Ron Yurko (Carnegie Mellon University), Zach Branson (Carnegie Mellon University)
Abstract
Background. Data visualization is a core part of statistical practice and is ubiquitous in many fields. One of the ten goals in the GAISE College Report is that students “should be able to produce graphical displays and numerical summaries and interpret what graphs do and do not reveal.” Although there are numerous books on data visualization, instructors in statistics and data science may be unsure how to teach data visualization, because it is such a broad discipline. To give guidance on teaching data visualization from a statistical perspective, we make two contributions. First, we conduct a survey of data visualization courses at top 150 colleges and universities in the United States, in order to understand the landscape of data visualization courses. Second, we outline three teaching principles for incorporating statistical inference in data visualization courses, and provide several examples that demonstrate how instructors can follow these principles. The dataset from our survey allows others to explore the diversity of data visualization courses, and our teaching principles give guidance to instructors and departments who want to encourage statistical thinking via data visualization. In this way, statistics-related departments can provide a valuable perspective on data visualization that is unique to current course offerings.
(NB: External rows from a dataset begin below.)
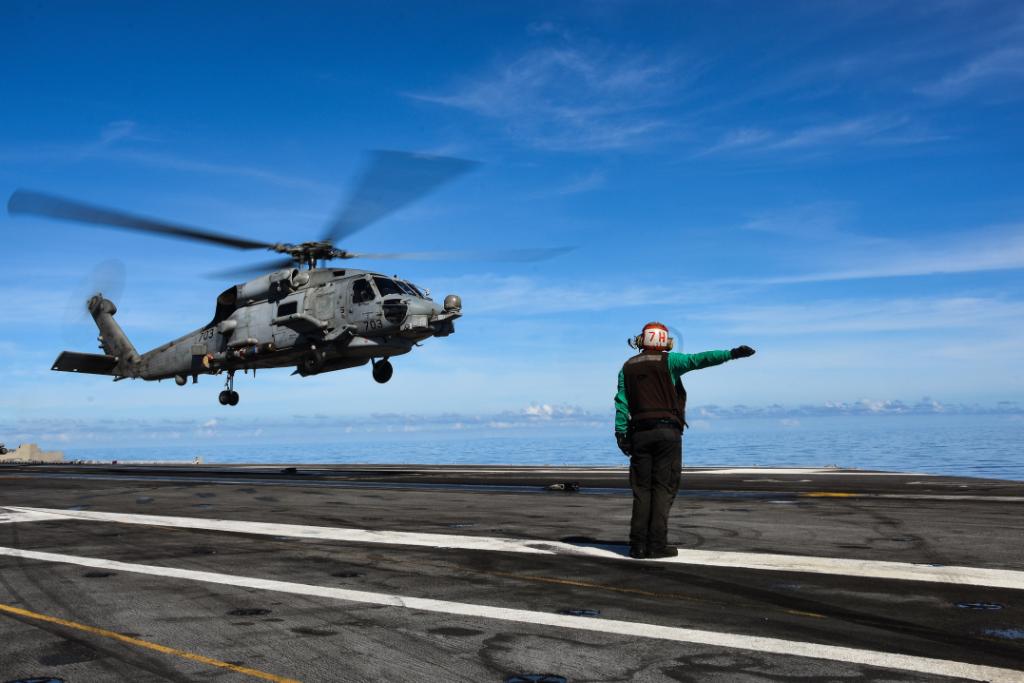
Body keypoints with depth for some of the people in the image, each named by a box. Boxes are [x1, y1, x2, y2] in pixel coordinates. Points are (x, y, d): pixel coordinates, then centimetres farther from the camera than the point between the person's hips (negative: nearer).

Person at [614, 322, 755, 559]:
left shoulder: (628, 367, 13)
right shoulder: (668, 361, 3)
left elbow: (622, 402, 5)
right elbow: (698, 359, -12)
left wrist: (621, 433, 2)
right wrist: (731, 354, -17)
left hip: (640, 433, 3)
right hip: (667, 431, -3)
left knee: (642, 489, 6)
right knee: (664, 488, -1)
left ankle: (638, 544, 1)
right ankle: (657, 544, -5)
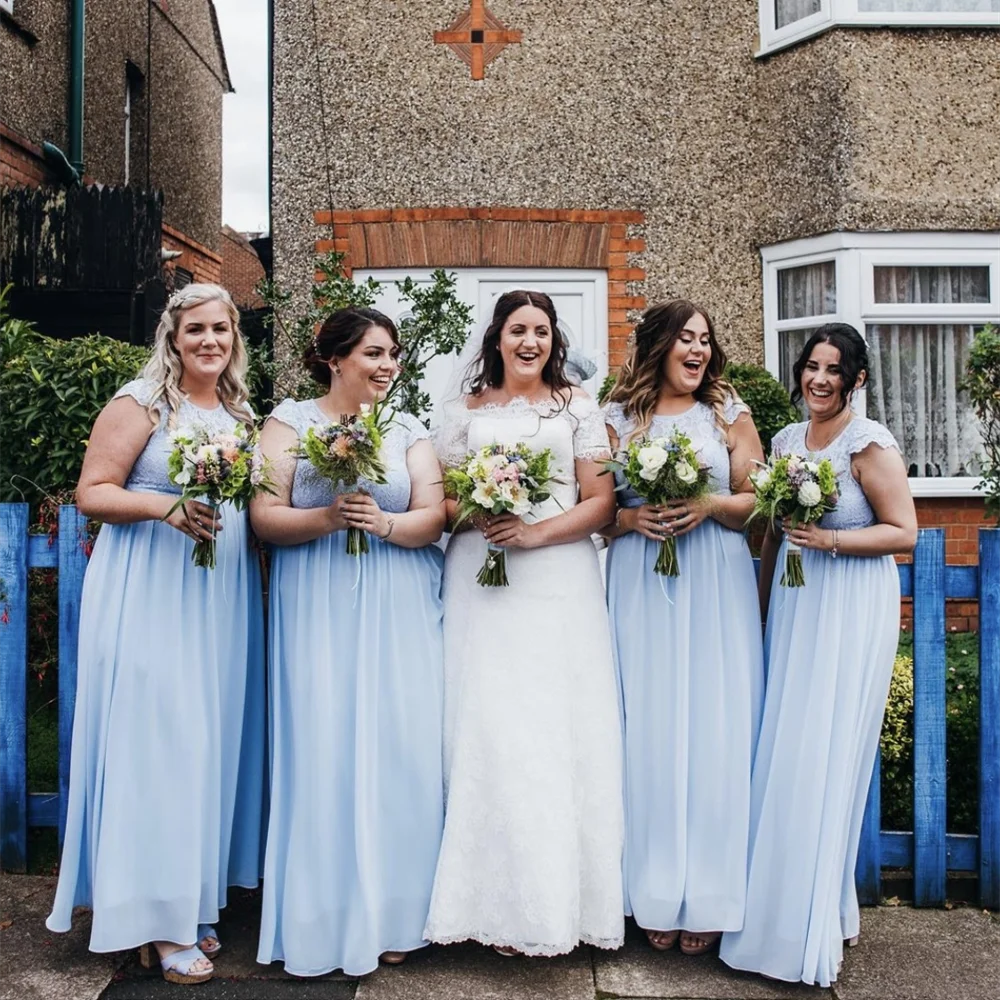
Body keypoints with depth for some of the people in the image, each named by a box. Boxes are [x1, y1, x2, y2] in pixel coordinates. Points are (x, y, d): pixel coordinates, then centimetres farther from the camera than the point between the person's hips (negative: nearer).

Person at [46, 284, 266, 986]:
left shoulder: (241, 414, 14)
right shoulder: (141, 403, -4)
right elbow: (93, 492, -9)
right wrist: (165, 506, -22)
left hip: (224, 593, 6)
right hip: (151, 593, -6)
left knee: (212, 737, 9)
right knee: (157, 736, -5)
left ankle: (196, 900, 23)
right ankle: (157, 919, 6)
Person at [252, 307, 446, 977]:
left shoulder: (409, 431, 12)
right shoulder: (291, 421, 5)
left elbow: (433, 517, 3)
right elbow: (265, 517, -3)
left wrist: (384, 523, -16)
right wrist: (328, 518, -19)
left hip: (399, 613, 2)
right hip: (319, 613, -2)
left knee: (400, 751, 0)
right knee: (322, 751, -3)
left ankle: (392, 914, 14)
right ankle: (323, 923, 11)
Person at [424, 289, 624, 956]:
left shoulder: (578, 408, 10)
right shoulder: (467, 409, 14)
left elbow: (601, 502, 3)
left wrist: (538, 531, -12)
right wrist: (476, 515, -10)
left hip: (561, 582, -1)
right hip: (482, 583, 1)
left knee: (561, 727, -4)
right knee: (490, 729, -4)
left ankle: (565, 900, 6)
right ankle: (506, 905, 5)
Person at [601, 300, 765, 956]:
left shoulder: (729, 411, 10)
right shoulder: (618, 418, 10)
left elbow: (758, 501, 6)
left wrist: (710, 504, -12)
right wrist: (630, 519, -11)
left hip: (716, 587, 0)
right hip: (641, 587, 0)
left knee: (715, 724, -2)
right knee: (649, 727, 0)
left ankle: (710, 899, 10)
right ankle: (657, 897, 12)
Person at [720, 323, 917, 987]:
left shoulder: (870, 443, -10)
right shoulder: (786, 440, 10)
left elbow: (904, 534, -12)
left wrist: (829, 540, -22)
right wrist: (761, 604, 19)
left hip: (851, 612, -6)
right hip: (793, 608, 6)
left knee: (823, 756, -3)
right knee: (782, 753, 9)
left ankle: (817, 927, 12)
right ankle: (781, 909, 23)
Methods. We conduct a survey of data visualization courses at top 150 universities and colleges. We search online course catalogs (in Fall 2022 or Spring 2023) for keywords and then identify courses that are primarily focused on data visualization based on available course descriptions and materials. For each course, we gather several pieces of information including: academic level, department in which the course was taught, any listed software, and whether they mention ten different statistical topics to gauge the level of statistical content included in data visualization courses.
Findings. We find that data visualization is taught across many colleges and universities, but most of these courses are not taught by statistics and data science departments. Furthermore, most data visualization courses do not emphasize key aspects of statistical thinking (testing, uncertainty quantification, and modeling), and instead focus on topics unique to particular disciplines (e.g. storytelling, visual design or specialized software). We make our survey dataset publicly available (https://cmustatistics.github.io/data-repository/social/data-viz-survey.html) for instructors who want to glean further insights about data visualization courses, or use it as an example dataset in their own courses.
Implications For Teaching and For Research. Our survey suggests that key aspects of statistical thinking—inference and modeling—are not emphasized in many data visualization courses. Thus, we clarify how to teach data visualization in a way that encourages statistical thinking and highlights how inferential tools can enhance visualizations. In particular, we outline three statistical principles for teaching data visualization: (1) graphs should be complemented with inference, (2) graphs are estimates and statistics, and (3) graphs can be used to motivate, teach, and interpret statistical analyses. We illustrate these principles using examples from our undergraduate data visualization course at Carnegie Mellon University.